▶ [Task statement] Every entry below should be printed exactly.

▶ [Material provided]

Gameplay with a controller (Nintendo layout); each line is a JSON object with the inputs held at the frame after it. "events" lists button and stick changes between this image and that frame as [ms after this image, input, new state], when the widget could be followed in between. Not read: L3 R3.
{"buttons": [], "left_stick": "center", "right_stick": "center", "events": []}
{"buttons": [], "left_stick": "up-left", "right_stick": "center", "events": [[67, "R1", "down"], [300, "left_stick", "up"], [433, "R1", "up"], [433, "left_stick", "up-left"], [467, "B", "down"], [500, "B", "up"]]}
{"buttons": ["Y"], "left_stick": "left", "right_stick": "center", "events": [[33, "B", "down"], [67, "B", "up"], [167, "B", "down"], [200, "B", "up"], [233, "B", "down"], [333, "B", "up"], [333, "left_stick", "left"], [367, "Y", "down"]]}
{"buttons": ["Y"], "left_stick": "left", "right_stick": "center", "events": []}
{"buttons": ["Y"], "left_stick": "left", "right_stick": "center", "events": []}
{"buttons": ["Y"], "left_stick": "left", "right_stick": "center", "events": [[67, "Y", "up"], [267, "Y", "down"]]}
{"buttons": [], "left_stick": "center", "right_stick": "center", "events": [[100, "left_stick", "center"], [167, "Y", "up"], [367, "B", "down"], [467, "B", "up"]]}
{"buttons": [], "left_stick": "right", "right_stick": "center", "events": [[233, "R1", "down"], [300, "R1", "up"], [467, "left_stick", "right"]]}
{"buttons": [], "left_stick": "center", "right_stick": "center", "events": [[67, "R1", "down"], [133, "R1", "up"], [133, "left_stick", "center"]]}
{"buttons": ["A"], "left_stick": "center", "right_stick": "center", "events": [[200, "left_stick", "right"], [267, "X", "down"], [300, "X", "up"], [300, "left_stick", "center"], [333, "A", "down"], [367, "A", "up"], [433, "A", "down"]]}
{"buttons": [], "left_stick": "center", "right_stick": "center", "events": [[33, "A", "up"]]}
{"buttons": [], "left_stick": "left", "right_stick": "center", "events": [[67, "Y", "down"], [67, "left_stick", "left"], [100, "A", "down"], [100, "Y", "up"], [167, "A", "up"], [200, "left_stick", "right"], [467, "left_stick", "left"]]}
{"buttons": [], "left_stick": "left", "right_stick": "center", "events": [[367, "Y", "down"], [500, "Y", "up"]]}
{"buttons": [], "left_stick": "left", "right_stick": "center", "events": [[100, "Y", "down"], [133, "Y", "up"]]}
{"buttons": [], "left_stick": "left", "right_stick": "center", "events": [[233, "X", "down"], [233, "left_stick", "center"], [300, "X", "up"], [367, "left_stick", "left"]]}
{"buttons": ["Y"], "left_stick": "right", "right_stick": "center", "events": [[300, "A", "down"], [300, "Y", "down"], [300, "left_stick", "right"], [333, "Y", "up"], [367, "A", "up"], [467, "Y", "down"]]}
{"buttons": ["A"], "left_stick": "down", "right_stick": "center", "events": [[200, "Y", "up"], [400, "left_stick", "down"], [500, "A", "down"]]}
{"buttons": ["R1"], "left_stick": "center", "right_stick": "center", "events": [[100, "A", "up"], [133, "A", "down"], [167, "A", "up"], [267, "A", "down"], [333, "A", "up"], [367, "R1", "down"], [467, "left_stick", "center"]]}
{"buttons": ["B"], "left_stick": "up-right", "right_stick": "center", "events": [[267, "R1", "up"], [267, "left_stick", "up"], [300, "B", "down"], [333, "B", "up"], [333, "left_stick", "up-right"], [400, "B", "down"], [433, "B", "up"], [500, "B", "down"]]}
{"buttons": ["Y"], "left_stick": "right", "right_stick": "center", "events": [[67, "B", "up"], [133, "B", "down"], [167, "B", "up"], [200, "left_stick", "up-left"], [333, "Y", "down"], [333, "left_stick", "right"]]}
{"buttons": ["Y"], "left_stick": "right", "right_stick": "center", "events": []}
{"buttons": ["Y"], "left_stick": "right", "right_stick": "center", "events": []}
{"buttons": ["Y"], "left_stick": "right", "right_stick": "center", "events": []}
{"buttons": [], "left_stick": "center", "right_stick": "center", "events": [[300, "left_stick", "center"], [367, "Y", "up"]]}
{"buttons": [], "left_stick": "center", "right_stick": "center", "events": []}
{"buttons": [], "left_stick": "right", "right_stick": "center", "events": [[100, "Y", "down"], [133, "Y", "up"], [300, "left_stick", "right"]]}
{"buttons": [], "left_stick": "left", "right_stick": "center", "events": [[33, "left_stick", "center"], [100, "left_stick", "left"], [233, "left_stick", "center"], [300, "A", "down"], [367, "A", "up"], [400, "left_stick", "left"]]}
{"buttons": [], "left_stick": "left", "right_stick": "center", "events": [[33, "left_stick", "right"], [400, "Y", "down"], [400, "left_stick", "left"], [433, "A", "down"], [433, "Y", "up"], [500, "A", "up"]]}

▶ [Answer section]
Gameplay with a controller (Nintendo layout); each line is a JSON object with the inputs held at the frame after it. "events" lists button and stick changes between this image and that frame as [ms after this image, input, new state], when the widget could be followed in between. Not read: L3 R3.
{"buttons": [], "left_stick": "center", "right_stick": "center", "events": []}
{"buttons": [], "left_stick": "up-left", "right_stick": "center", "events": [[67, "R1", "down"], [300, "left_stick", "up"], [433, "R1", "up"], [433, "left_stick", "up-left"], [467, "B", "down"], [500, "B", "up"]]}
{"buttons": ["Y"], "left_stick": "left", "right_stick": "center", "events": [[33, "B", "down"], [67, "B", "up"], [167, "B", "down"], [200, "B", "up"], [233, "B", "down"], [333, "B", "up"], [333, "left_stick", "left"], [367, "Y", "down"]]}
{"buttons": ["Y"], "left_stick": "left", "right_stick": "center", "events": []}
{"buttons": ["Y"], "left_stick": "left", "right_stick": "center", "events": []}
{"buttons": ["Y"], "left_stick": "left", "right_stick": "center", "events": [[67, "Y", "up"], [267, "Y", "down"]]}
{"buttons": [], "left_stick": "center", "right_stick": "center", "events": [[100, "left_stick", "center"], [167, "Y", "up"], [367, "B", "down"], [467, "B", "up"]]}
{"buttons": [], "left_stick": "right", "right_stick": "center", "events": [[233, "R1", "down"], [300, "R1", "up"], [467, "left_stick", "right"]]}
{"buttons": [], "left_stick": "center", "right_stick": "center", "events": [[67, "R1", "down"], [133, "R1", "up"], [133, "left_stick", "center"]]}
{"buttons": ["A"], "left_stick": "center", "right_stick": "center", "events": [[200, "left_stick", "right"], [267, "X", "down"], [300, "X", "up"], [300, "left_stick", "center"], [333, "A", "down"], [367, "A", "up"], [433, "A", "down"]]}
{"buttons": [], "left_stick": "center", "right_stick": "center", "events": [[33, "A", "up"]]}
{"buttons": [], "left_stick": "left", "right_stick": "center", "events": [[67, "Y", "down"], [67, "left_stick", "left"], [100, "A", "down"], [100, "Y", "up"], [167, "A", "up"], [200, "left_stick", "right"], [467, "left_stick", "left"]]}
{"buttons": [], "left_stick": "left", "right_stick": "center", "events": [[367, "Y", "down"], [500, "Y", "up"]]}
{"buttons": [], "left_stick": "left", "right_stick": "center", "events": [[100, "Y", "down"], [133, "Y", "up"]]}
{"buttons": [], "left_stick": "left", "right_stick": "center", "events": [[233, "X", "down"], [233, "left_stick", "center"], [300, "X", "up"], [367, "left_stick", "left"]]}
{"buttons": ["Y"], "left_stick": "right", "right_stick": "center", "events": [[300, "A", "down"], [300, "Y", "down"], [300, "left_stick", "right"], [333, "Y", "up"], [367, "A", "up"], [467, "Y", "down"]]}
{"buttons": ["A"], "left_stick": "down", "right_stick": "center", "events": [[200, "Y", "up"], [400, "left_stick", "down"], [500, "A", "down"]]}
{"buttons": ["R1"], "left_stick": "center", "right_stick": "center", "events": [[100, "A", "up"], [133, "A", "down"], [167, "A", "up"], [267, "A", "down"], [333, "A", "up"], [367, "R1", "down"], [467, "left_stick", "center"]]}
{"buttons": ["B"], "left_stick": "up-right", "right_stick": "center", "events": [[267, "R1", "up"], [267, "left_stick", "up"], [300, "B", "down"], [333, "B", "up"], [333, "left_stick", "up-right"], [400, "B", "down"], [433, "B", "up"], [500, "B", "down"]]}
{"buttons": ["Y"], "left_stick": "right", "right_stick": "center", "events": [[67, "B", "up"], [133, "B", "down"], [167, "B", "up"], [200, "left_stick", "up-left"], [333, "Y", "down"], [333, "left_stick", "right"]]}
{"buttons": ["Y"], "left_stick": "right", "right_stick": "center", "events": []}
{"buttons": ["Y"], "left_stick": "right", "right_stick": "center", "events": []}
{"buttons": ["Y"], "left_stick": "right", "right_stick": "center", "events": []}
{"buttons": [], "left_stick": "center", "right_stick": "center", "events": [[300, "left_stick", "center"], [367, "Y", "up"]]}
{"buttons": [], "left_stick": "center", "right_stick": "center", "events": []}
{"buttons": [], "left_stick": "right", "right_stick": "center", "events": [[100, "Y", "down"], [133, "Y", "up"], [300, "left_stick", "right"]]}
{"buttons": [], "left_stick": "left", "right_stick": "center", "events": [[33, "left_stick", "center"], [100, "left_stick", "left"], [233, "left_stick", "center"], [300, "A", "down"], [367, "A", "up"], [400, "left_stick", "left"]]}
{"buttons": [], "left_stick": "left", "right_stick": "center", "events": [[33, "left_stick", "right"], [400, "Y", "down"], [400, "left_stick", "left"], [433, "A", "down"], [433, "Y", "up"], [500, "A", "up"]]}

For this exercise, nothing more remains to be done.